Ulangi tanpa perubahan baris-baris di bawah ini, mulai dari baris yang memuat "What is the label" dan berakhir pada baris yang memuat "What percentage is", termasuk kedua baris tersebut.

== DATA YANG DIBERIKAN

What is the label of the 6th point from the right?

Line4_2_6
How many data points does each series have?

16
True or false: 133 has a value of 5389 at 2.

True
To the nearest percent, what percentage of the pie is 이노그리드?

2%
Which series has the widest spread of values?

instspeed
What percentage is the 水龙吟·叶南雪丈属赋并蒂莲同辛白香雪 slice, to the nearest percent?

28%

====
== DATA YANG DIBERIKAN

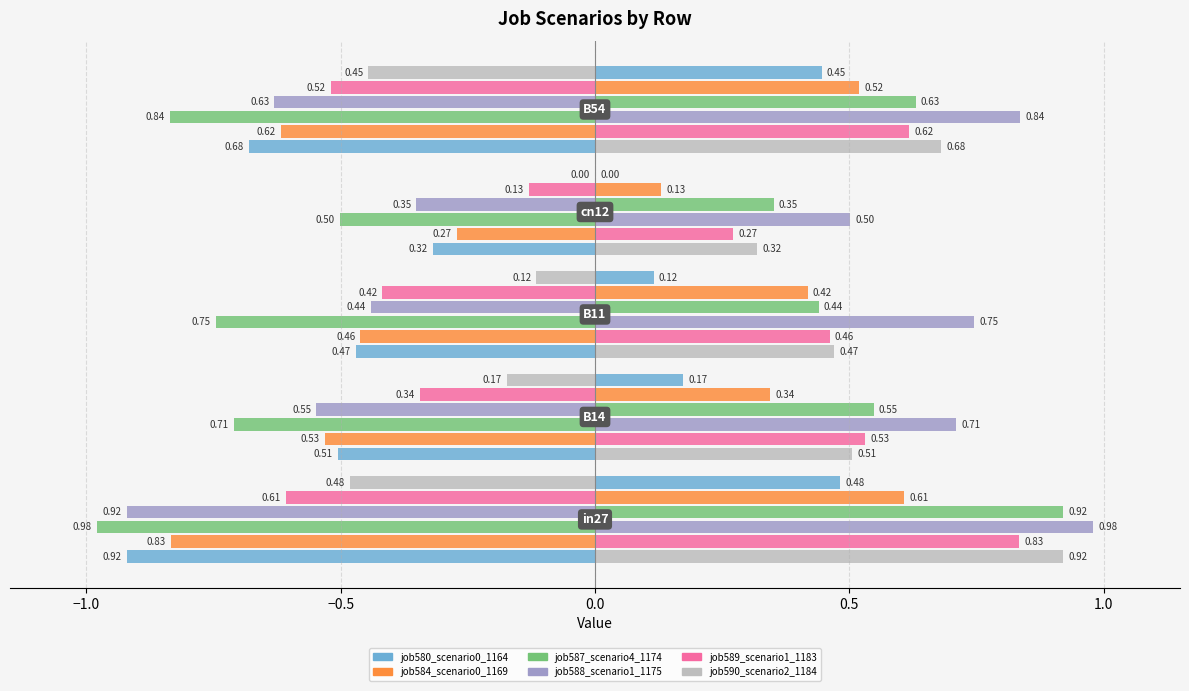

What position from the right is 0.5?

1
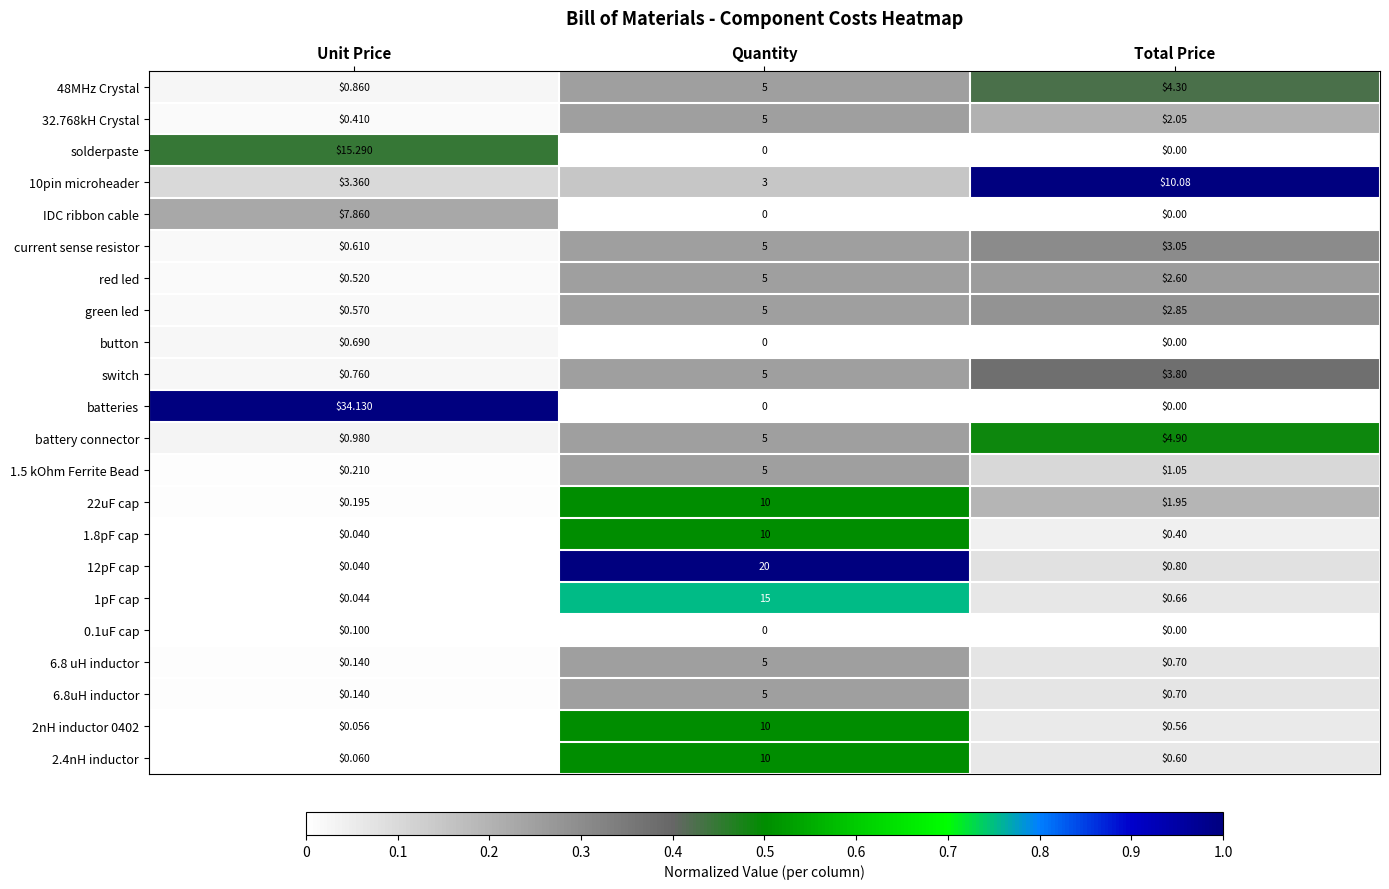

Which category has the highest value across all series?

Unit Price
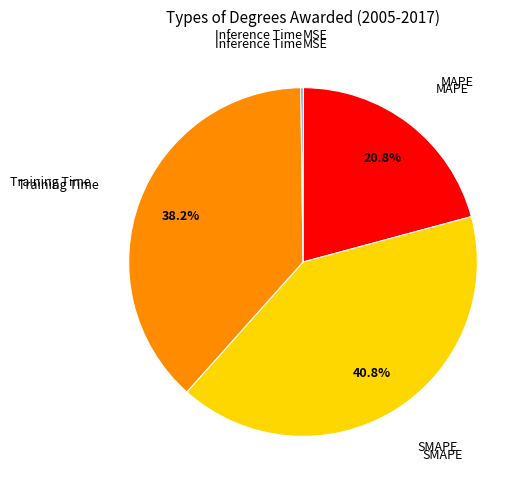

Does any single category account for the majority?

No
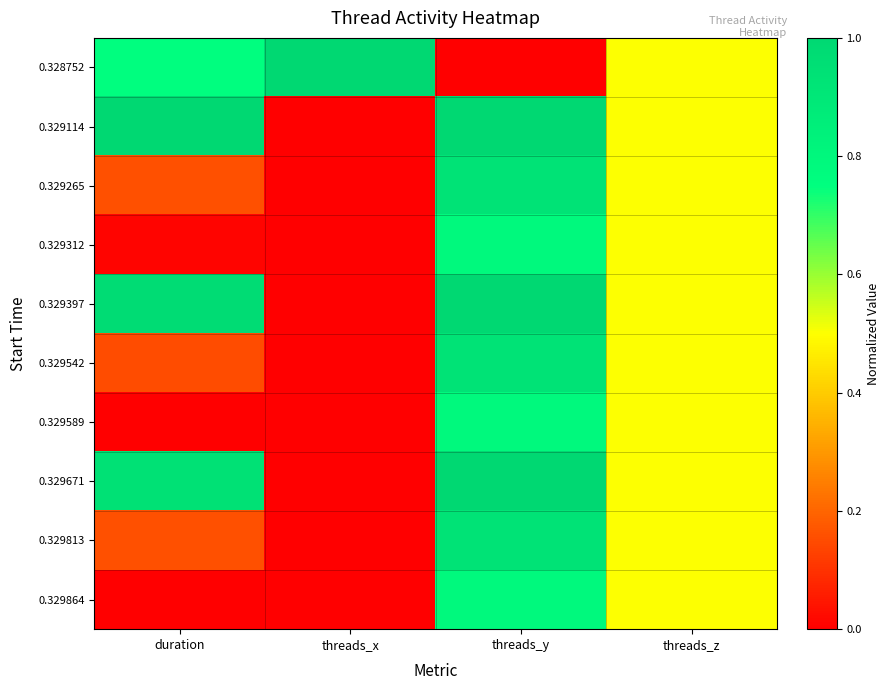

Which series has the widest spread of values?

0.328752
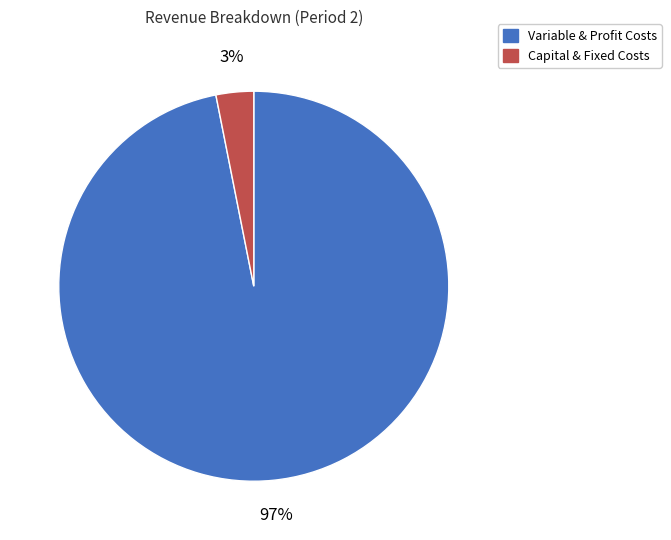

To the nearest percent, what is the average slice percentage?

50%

====
== DATA YANG DIBERIKAN

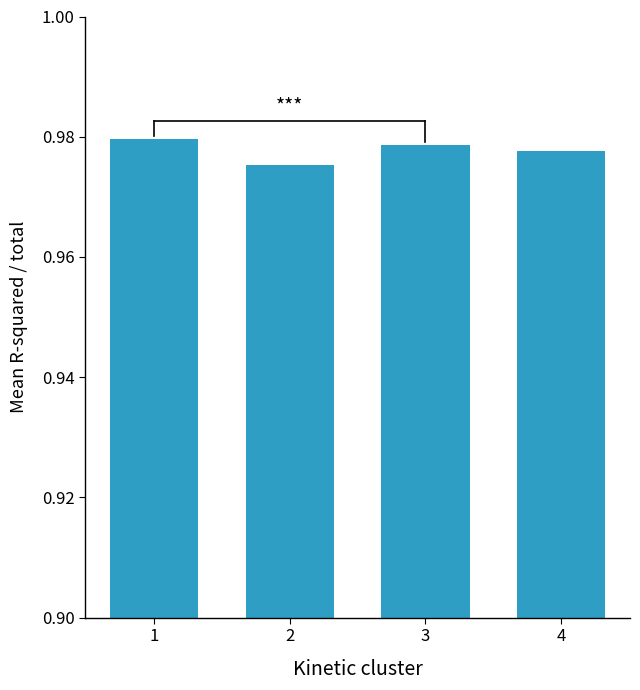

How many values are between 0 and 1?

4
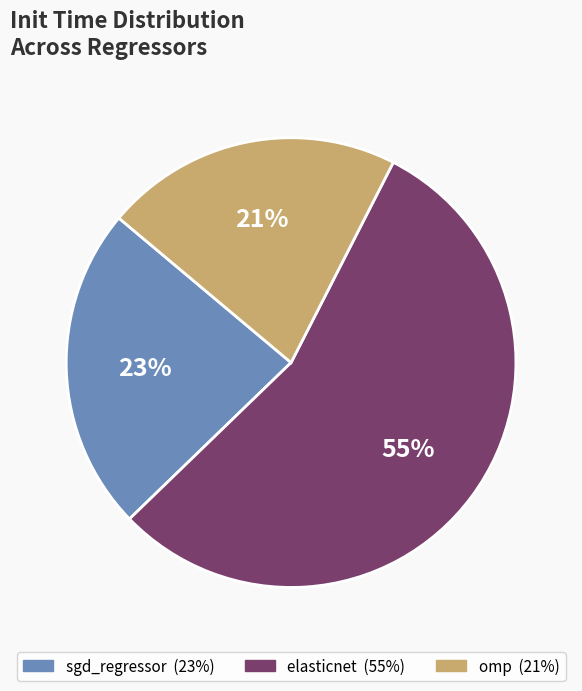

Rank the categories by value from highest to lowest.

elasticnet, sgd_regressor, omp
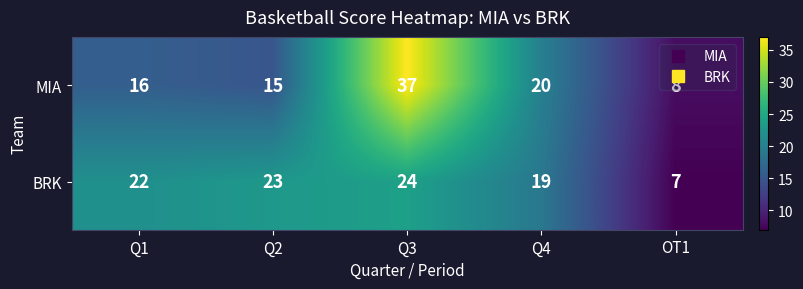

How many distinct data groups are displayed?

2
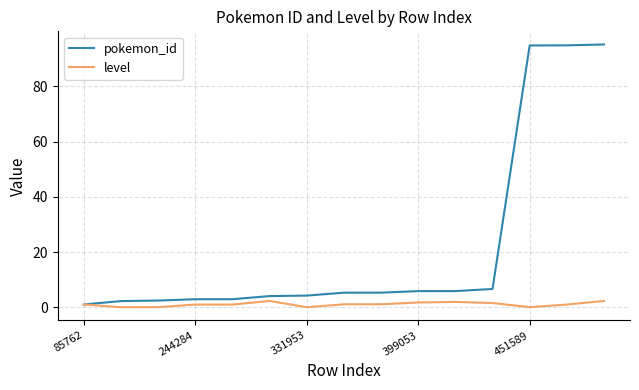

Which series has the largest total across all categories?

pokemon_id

====

*JAWABAN*:
What is the label of the 6th point from the right?

Line4_2_6
How many data points does each series have?

16
True or false: 133 has a value of 5389 at 2.

True
To the nearest percent, what percentage of the pie is 이노그리드?

2%
Which series has the widest spread of values?

instspeed
What percentage is the 水龙吟·叶南雪丈属赋并蒂莲同辛白香雪 slice, to the nearest percent?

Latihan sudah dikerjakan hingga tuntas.